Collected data
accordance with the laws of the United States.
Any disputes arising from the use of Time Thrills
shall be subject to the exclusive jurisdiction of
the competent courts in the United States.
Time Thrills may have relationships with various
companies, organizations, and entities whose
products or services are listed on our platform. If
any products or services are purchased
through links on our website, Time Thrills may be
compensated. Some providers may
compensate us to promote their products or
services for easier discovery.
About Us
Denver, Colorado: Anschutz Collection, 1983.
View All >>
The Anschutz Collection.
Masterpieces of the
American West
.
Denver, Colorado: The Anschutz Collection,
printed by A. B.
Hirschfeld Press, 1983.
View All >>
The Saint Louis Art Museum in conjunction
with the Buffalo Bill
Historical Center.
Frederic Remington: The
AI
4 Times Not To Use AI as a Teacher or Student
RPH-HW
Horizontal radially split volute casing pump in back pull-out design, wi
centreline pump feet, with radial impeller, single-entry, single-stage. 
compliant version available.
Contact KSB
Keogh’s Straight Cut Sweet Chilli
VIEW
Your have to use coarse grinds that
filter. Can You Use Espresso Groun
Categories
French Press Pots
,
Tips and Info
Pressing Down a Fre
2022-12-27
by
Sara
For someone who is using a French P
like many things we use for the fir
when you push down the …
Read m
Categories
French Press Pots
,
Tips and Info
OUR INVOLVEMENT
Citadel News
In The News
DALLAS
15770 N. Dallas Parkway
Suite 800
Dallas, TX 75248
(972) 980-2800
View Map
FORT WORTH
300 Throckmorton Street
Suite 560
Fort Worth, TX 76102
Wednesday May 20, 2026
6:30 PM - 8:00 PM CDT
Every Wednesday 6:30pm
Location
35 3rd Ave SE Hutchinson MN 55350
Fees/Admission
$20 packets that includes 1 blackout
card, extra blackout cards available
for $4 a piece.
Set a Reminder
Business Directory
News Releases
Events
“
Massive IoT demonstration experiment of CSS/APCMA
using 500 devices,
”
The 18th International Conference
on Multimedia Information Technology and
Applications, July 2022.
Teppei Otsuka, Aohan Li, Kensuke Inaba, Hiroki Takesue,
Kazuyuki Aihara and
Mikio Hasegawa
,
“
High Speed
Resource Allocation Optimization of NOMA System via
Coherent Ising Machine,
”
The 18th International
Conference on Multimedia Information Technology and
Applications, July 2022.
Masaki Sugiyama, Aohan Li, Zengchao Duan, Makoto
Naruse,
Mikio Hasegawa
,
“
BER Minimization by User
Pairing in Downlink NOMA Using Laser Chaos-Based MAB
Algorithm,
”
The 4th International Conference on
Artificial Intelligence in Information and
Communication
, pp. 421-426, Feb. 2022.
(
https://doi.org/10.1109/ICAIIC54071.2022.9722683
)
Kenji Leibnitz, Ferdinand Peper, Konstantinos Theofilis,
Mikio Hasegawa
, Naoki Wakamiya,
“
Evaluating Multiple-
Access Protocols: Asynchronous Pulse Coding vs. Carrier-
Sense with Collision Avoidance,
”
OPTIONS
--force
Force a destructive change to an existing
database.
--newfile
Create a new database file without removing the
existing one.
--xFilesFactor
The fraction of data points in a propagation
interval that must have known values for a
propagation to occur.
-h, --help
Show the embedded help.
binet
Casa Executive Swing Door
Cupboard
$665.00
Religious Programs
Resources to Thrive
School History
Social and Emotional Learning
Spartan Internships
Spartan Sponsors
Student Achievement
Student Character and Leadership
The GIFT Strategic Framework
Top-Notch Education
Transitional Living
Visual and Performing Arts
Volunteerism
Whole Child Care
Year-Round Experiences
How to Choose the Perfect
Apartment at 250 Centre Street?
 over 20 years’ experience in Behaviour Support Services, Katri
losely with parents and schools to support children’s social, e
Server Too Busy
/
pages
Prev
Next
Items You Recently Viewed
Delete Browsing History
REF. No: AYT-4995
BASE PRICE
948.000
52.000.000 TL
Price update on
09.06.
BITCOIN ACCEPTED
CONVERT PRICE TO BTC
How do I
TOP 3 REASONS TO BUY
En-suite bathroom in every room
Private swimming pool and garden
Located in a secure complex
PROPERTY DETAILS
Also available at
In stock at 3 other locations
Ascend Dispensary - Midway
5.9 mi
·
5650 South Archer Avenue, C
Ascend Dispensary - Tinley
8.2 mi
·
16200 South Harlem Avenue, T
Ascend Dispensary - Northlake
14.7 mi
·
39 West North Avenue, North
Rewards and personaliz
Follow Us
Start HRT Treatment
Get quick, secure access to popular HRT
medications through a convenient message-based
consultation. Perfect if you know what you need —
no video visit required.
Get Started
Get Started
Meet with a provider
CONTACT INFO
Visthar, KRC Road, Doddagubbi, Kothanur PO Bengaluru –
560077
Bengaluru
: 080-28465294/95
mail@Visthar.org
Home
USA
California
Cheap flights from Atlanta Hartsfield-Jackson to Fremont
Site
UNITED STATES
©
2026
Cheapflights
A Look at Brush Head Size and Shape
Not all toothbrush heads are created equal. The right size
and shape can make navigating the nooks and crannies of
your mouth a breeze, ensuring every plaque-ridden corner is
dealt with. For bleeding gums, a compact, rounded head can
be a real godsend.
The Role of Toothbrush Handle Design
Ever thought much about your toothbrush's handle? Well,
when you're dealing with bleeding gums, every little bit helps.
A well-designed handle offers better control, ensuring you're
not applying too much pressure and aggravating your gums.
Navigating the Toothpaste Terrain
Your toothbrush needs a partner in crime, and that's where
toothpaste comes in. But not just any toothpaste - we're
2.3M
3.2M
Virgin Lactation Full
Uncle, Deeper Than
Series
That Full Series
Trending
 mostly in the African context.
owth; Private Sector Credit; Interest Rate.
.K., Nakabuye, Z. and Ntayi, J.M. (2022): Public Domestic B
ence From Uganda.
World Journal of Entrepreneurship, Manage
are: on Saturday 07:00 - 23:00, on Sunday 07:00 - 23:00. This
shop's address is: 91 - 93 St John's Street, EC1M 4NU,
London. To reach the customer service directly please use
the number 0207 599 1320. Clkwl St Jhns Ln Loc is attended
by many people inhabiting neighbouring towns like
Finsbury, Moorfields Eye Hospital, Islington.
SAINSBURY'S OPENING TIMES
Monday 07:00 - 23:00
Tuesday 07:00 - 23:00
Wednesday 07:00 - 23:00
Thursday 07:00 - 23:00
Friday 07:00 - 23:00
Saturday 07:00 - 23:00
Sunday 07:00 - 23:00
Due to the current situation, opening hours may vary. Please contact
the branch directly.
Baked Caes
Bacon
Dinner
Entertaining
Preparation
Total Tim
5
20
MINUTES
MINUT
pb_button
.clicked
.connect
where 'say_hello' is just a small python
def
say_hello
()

WHAT IS BEING ASKED
Please update these lines so that every "Time Thrills" becomes "Era Escapes", and keep everything else unchanged.

RESPONSE TO THIS EXERCISE
accordance with the laws of the United States.
Any disputes arising from the use of Era Escapes
shall be subject to the exclusive jurisdiction of
the competent courts in the United States.
Era Escapes may have relationships with various
companies, organizations, and entities whose
products or services are listed on our platform. If
any products or services are purchased
through links on our website, Era Escapes may be
compensated. Some providers may
compensate us to promote their products or
services for easier discovery.
About Us
Denver, Colorado: Anschutz Collection, 1983.
View All >>
The Anschutz Collection.
Masterpieces of the
American West
.
Denver, Colorado: The Anschutz Collection,
printed by A. B.
Hirschfeld Press, 1983.
View All >>
The Saint Louis Art Museum in conjunction
with the Buffalo Bill
Historical Center.
Frederic Remington: The
AI
4 Times Not To Use AI as a Teacher or Student
RPH-HW
Horizontal radially split volute casing pump in back pull-out design, wi
centreline pump feet, with radial impeller, single-entry, single-stage. 
compliant version available.
Contact KSB
Keogh’s Straight Cut Sweet Chilli
VIEW
Your have to use coarse grinds that
filter. Can You Use Espresso Groun
Categories
French Press Pots
,
Tips and Info
Pressing Down a Fre
2022-12-27
by
Sara
For someone who is using a French P
like many things we use for the fir
when you push down the …
Read m
Categories
French Press Pots
,
Tips and Info
OUR INVOLVEMENT
Citadel News
In The News
DALLAS
15770 N. Dallas Parkway
Suite 800
Dallas, TX 75248
(972) 980-2800
View Map
FORT WORTH
300 Throckmorton Street
Suite 560
Fort Worth, TX 76102
Wednesday May 20, 2026
6:30 PM - 8:00 PM CDT
Every Wednesday 6:30pm
Location
35 3rd Ave SE Hutchinson MN 55350
Fees/Admission
$20 packets that includes 1 blackout
card, extra blackout cards available
for $4 a piece.
Set a Reminder
Business Directory
News Releases
Events
“
Massive IoT demonstration experiment of CSS/APCMA
using 500 devices,
”
The 18th International Conference
on Multimedia Information Technology and
Applications, July 2022.
Teppei Otsuka, Aohan Li, Kensuke Inaba, Hiroki Takesue,
Kazuyuki Aihara and
Mikio Hasegawa
,
“
High Speed
Resource Allocation Optimization of NOMA System via
Coherent Ising Machine,
”
The 18th International
Conference on Multimedia Information Technology and
Applications, July 2022.
Masaki Sugiyama, Aohan Li, Zengchao Duan, Makoto
Naruse,
Mikio Hasegawa
,
“
BER Minimization by User
Pairing in Downlink NOMA Using Laser Chaos-Based MAB
Algorithm,
”
The 4th International Conference on
Artificial Intelligence in Information and
Communication
, pp. 421-426, Feb. 2022.
(
https://doi.org/10.1109/ICAIIC54071.2022.9722683
)
Kenji Leibnitz, Ferdinand Peper, Konstantinos Theofilis,
Mikio Hasegawa
, Naoki Wakamiya,
“
Evaluating Multiple-
Access Protocols: Asynchronous Pulse Coding vs. Carrier-
Sense with Collision Avoidance,
”
OPTIONS
--force
Force a destructive change to an existing
database.
--newfile
Create a new database file without removing the
existing one.
--xFilesFactor
The fraction of data points in a propagation
interval that must have known values for a
propagation to occur.
-h, --help
Show the embedded help.
binet
Casa Executive Swing Door
Cupboard
$665.00
Religious Programs
Resources to Thrive
School History
Social and Emotional Learning
Spartan Internships
Spartan Sponsors
Student Achievement
Student Character and Leadership
The GIFT Strategic Framework
Top-Notch Education
Transitional Living
Visual and Performing Arts
Volunteerism
Whole Child Care
Year-Round Experiences
How to Choose the Perfect
Apartment at 250 Centre Street?
 over 20 years’ experience in Behaviour Support Services, Katri
losely with parents and schools to support children’s social, e
Server Too Busy
/
pages
Prev
Next
Items You Recently Viewed
Delete Browsing History
REF. No: AYT-4995
BASE PRICE
948.000
52.000.000 TL
Price update on
09.06.
BITCOIN ACCEPTED
CONVERT PRICE TO BTC
How do I
TOP 3 REASONS TO BUY
En-suite bathroom in every room
Private swimming pool and garden
Located in a secure complex
PROPERTY DETAILS
Also available at
In stock at 3 other locations
Ascend Dispensary - Midway
5.9 mi
·
5650 South Archer Avenue, C
Ascend Dispensary - Tinley
8.2 mi
·
16200 South Harlem Avenue, T
Ascend Dispensary - Northlake
14.7 mi
·
39 West North Avenue, North
Rewards and personaliz
Follow Us
Start HRT Treatment
Get quick, secure access to popular HRT
medications through a convenient message-based
consultation. Perfect if you know what you need —
no video visit required.
Get Started
Get Started
Meet with a provider
CONTACT INFO
Visthar, KRC Road, Doddagubbi, Kothanur PO Bengaluru –
560077
Bengaluru
: 080-28465294/95
mail@Visthar.org
Home
USA
California
Cheap flights from Atlanta Hartsfield-Jackson to Fremont
Site
UNITED STATES
©
2026
Cheapflights
A Look at Brush Head Size and Shape
Not all toothbrush heads are created equal. The right size
and shape can make navigating the nooks and crannies of
your mouth a breeze, ensuring every plaque-ridden corner is
dealt with. For bleeding gums, a compact, rounded head can
be a real godsend.
The Role of Toothbrush Handle Design
Ever thought much about your toothbrush's handle? Well,
when you're dealing with bleeding gums, every little bit helps.
A well-designed handle offers better control, ensuring you're
not applying too much pressure and aggravating your gums.
Navigating the Toothpaste Terrain
Your toothbrush needs a partner in crime, and that's where
toothpaste comes in. But not just any toothpaste - we're
2.3M
3.2M
Virgin Lactation Full
Uncle, Deeper Than
Series
That Full Series
Trending
 mostly in the African context.
owth; Private Sector Credit; Interest Rate.
.K., Nakabuye, Z. and Ntayi, J.M. (2022): Public Domestic B
ence From Uganda.
World Journal of Entrepreneurship, Manage
are: on Saturday 07:00 - 23:00, on Sunday 07:00 - 23:00. This
shop's address is: 91 - 93 St John's Street, EC1M 4NU,
London. To reach the customer service directly please use
the number 0207 599 1320. Clkwl St Jhns Ln Loc is attended
by many people inhabiting neighbouring towns like
Finsbury, Moorfields Eye Hospital, Islington.
SAINSBURY'S OPENING TIMES
Monday 07:00 - 23:00
Tuesday 07:00 - 23:00
Wednesday 07:00 - 23:00
Thursday 07:00 - 23:00
Friday 07:00 - 23:00
Saturday 07:00 - 23:00
Sunday 07:00 - 23:00
Due to the current situation, opening hours may vary. Please contact
the branch directly.
Baked Caes
Bacon
Dinner
Entertaining
Preparation
Total Tim
5
20
MINUTES
MINUT
pb_button
.clicked
.connect
where 'say_hello' is just a small python
def
say_hello
()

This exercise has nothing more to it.